Technical Report #229

The Perfect Gestalt: Infinite Dimensional Riemannian Face Spaces, and other Aspects of Face Perception

James T. Townsend, Bruce Solomon, Jesse Spencer Smith

Abstract

There have been a number of papers in recent years that demonstrate that global aspects of faces can be extremely important in face perception and memory. We contend in this chapter that a quite natural theory immediately yields the quintessence of holism. This theory is constituted by our Riemannian Face Space. It is eminently holistic because each face in the theory is the entire function that is a perfect description of the perceptual object. Each is more than the sum of the parts, in that in the space, each face is a unique point, in an analogous sense to a finite feature description that leads to a unique finite vector space representation. The space is infinite dimensional and yet we show that the space bears potential for a number of standard and useful geometric properties.
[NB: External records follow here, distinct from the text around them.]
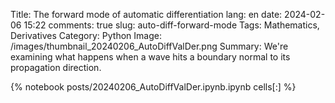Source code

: ﻿Title: The forward mode of automatic differentiation
lang: en
date: 2024-02-06 15:22
comments: true
slug: auto-diff-forward-mode
Tags: Mathematics, Derivatives
Category: Python
Image: /images/thumbnail_20240206_AutoDiffValDer.png
Summary: We're examining what happens when a wave hits a boundary normal to its propagation direction.

{% notebook posts/20240206_AutoDiffValDer.ipynb.ipynb cells[:] %}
For instance, we devote considerable effort to showing that such notions as angle and distance may attend these seemingly esoteric spaces. There are various metrics that appear to be appropriate for different perceptual and cognitive tasks which we discuss. Other global and local aspects of such spaces, for instance morphing, and low-dimensional subspaces, are considered. The final discussion relates our work to the important notions of templates, prototypes and similar concepts in categorization and identification models and experiments.